The closing of New York City’s Royale Pastry Shop on 72nd street marked the end of an era. The lighting there was offensively fluorescent — so bright a surgeon could have worked on the bakery floor, were it not for the scattering of poppy seeds. The air was always heavy with the sweet smells of cheese Danish, babkas and fresh rye bread. Despite its bounties, no employee ever smiled — they didn’t have to. Nor was there charming service or adorable decor. The Danish spoke for itself.
The heinous service and distinctive decor were even immortalized in a “Seinfeld” episode called “The Dinner Party.” While at the bakery, Jerry examines the racial implications of the black and white cookie and breaks his 13-year vomit-free streak. For lesser bakeries, this might have been a crippling portrayal, but for the Royale, it was a coup.
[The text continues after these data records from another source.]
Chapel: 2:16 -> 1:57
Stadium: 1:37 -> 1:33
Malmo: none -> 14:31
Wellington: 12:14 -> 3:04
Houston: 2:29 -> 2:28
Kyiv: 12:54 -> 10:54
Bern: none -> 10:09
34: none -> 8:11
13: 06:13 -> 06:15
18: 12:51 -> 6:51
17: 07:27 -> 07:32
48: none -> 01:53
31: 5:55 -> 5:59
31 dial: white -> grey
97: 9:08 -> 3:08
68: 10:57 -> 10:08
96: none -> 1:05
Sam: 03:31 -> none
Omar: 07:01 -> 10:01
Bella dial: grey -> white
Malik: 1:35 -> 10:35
Ironically, the space that once fattened so many is now a Jenny Craig weight loss center. As I walk by, I often wonder if those anxious women starting Jenny Craig might not be better off eating a danish. My great-grandmother, who had a figure not unlike a danish, subsisted almost entirely on the pastry and lived for 97 years.
My earliest memories include eating Danish while walking to kindergarten, leaving a flaky trail in my wake. I long for the Danish of my childhood. I have such a yen for it that I have even befriended — otherwise unpleasant — people from Copenhagen on the off chance they know a place. Instead, I have been relegated to eating lesser pastries like the croissant, the tartlet and even the horrifically dense blueberry muffin. The beauty of the cheese Danish is its versatility. It is easily light enough for a breakfast item, yet the integrity of its protein-rich filling makes it heavy enough for lunch, especially when paired with a rich cup of Wiener melange. It is the perfect pre-dinner snack when you can only get a 9:30 p.m. reservation because the Times review just came out.
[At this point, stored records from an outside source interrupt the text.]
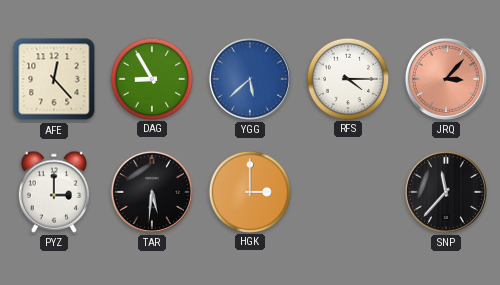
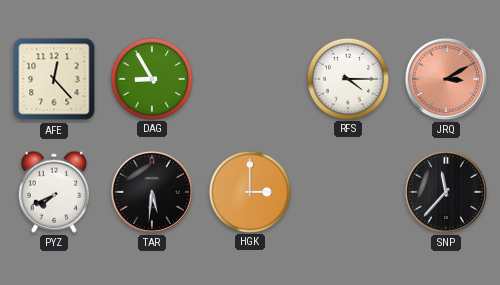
YGG: 5:38 -> none
JRQ: 3:07 -> 3:10
PYZ: 3:00 -> 7:41
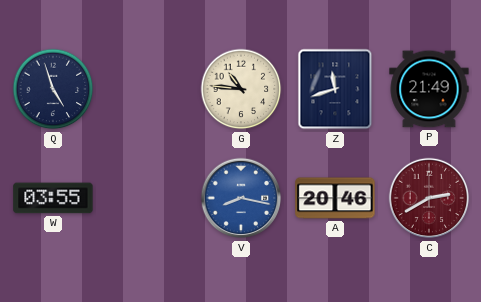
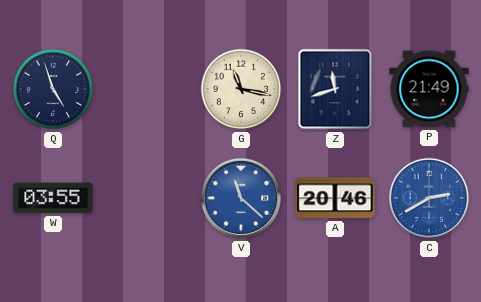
G: 10:46 -> 11:17
V: 8:17 -> 11:22
C dial: burgundy -> blue
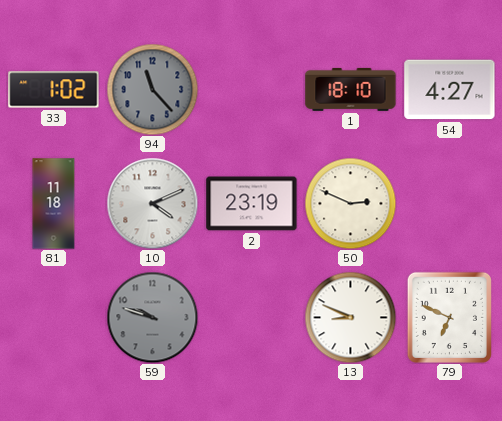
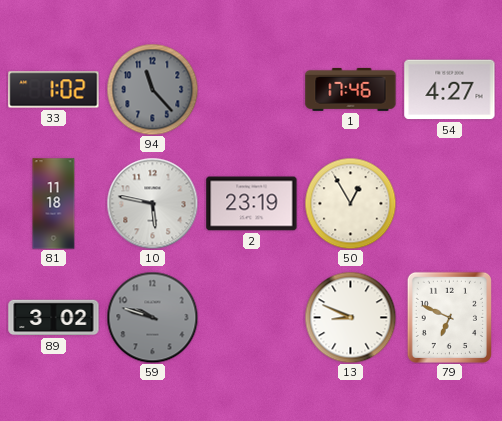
1: 18:10 -> 17:46
10: 4:11 -> 5:47
50: 2:49 -> 12:55
89: none -> 3:02
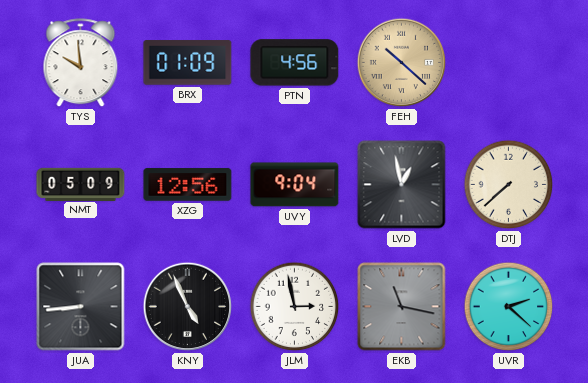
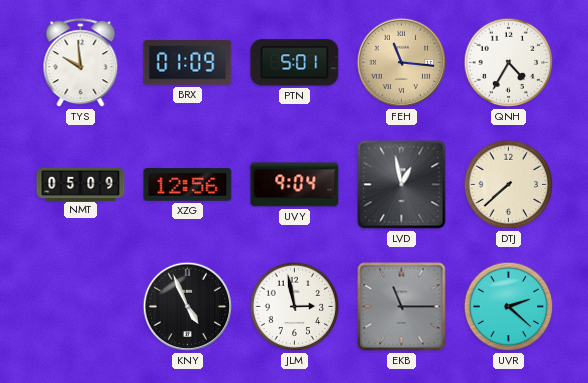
PTN: 4:56 -> 5:01
FEH: 10:22 -> 11:16
QNH: none -> 4:35
JUA: 8:44 -> none
EKB: 11:17 -> 11:15
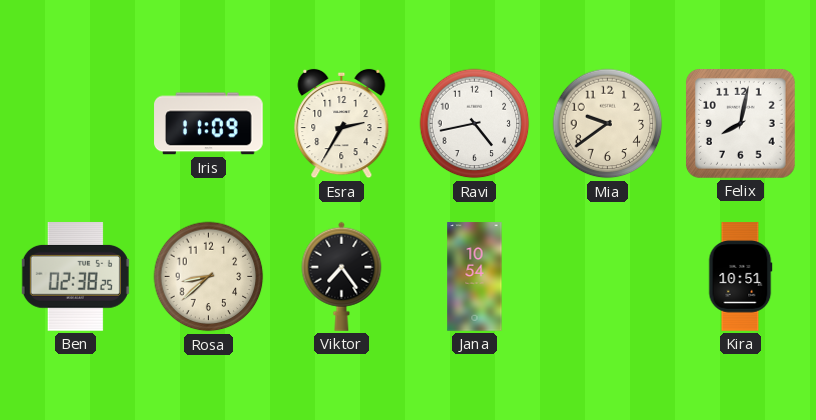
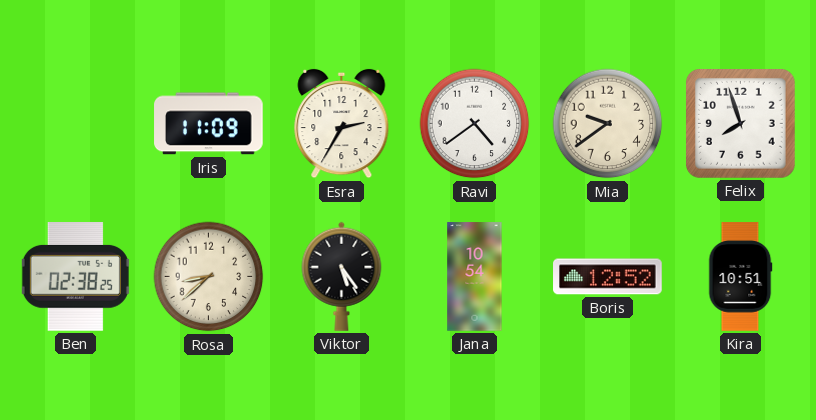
Ravi: 4:43 -> 4:39
Felix: 8:02 -> 7:57
Viktor: 7:24 -> 5:24
Boris: none -> 12:52
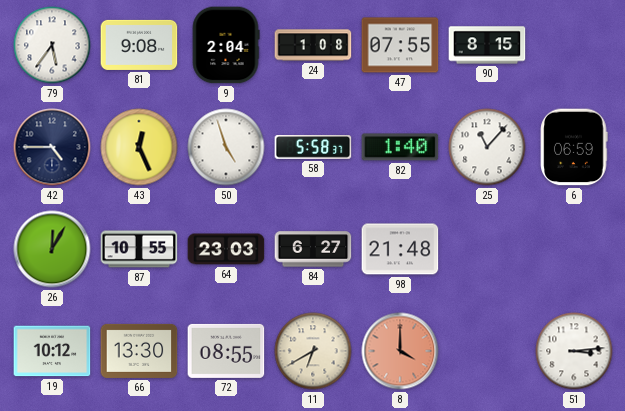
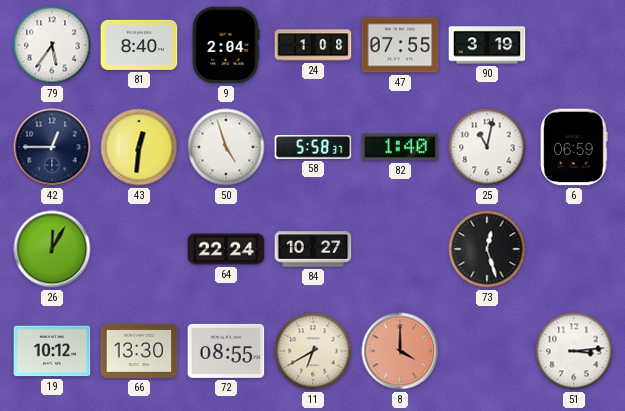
81: 9:08 -> 8:40
90: 8:15 -> 3:19
42: 4:45 -> 12:45
43: 12:26 -> 12:31
25: 11:07 -> 11:02
87: 10:55 -> none
64: 23:03 -> 22:24
84: 6:27 -> 10:27
98: 21:48 -> none
73: none -> 12:27
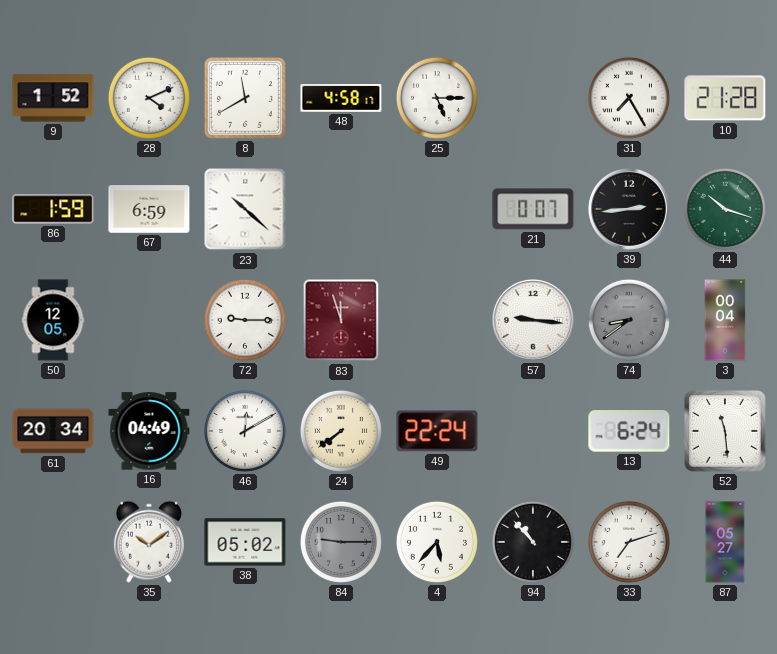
The history of the Danish, unfortunately, reveals it is a fraud. The humble Danish is really a Viennese pastry, thereby explaining its excellent pairing with Wiener melange, or Viennese mix coffee. The Danish we all know and love was popularized by Mr. Lauritz C. Klitteng, a Dane who immigrated to America during the turn of the 20th century, though the story is apocryphal. Klitteng claimed to have introduced the previously Viennese pastry at the wedding of President Woodrow Wilson, thereby cornering the market and changing my life forever. Killteng’s passion for the Danish perhaps even exceeds my own, as he toured the country promoting his humble pastry and even opened the Danish Culinary Studio in my beloved city.
Perhaps more important than its luscious texture or delicious flavor is what a Danish makes us do. A Danish is not a pastry that can be casually consumed. Rather, its profoundly sticky outside forces us to stop and savor our hand-held treat. It must be slowly and carefully enjoyed. If you eat a cheese Danish too quickly, your dry cleaner will prosper. This brief contemplative moment in our ever chaotic lives can not be under appreciated.
My enduring, and potentially quixotic, quest for the perfect cheese Danish has led me to nearly every corner of my city — but it has also brought me together with my friends as we tromp from subway to subway, searching for that sublime pastry we experienced oh so long ago. I can also be certain that waiting for me every trip home will be my mother, apologetically yet earnestly placing another inferior Danish on our dining room table. Though it looks bleak, I have not lost hope that one day I might find that perfect Danish.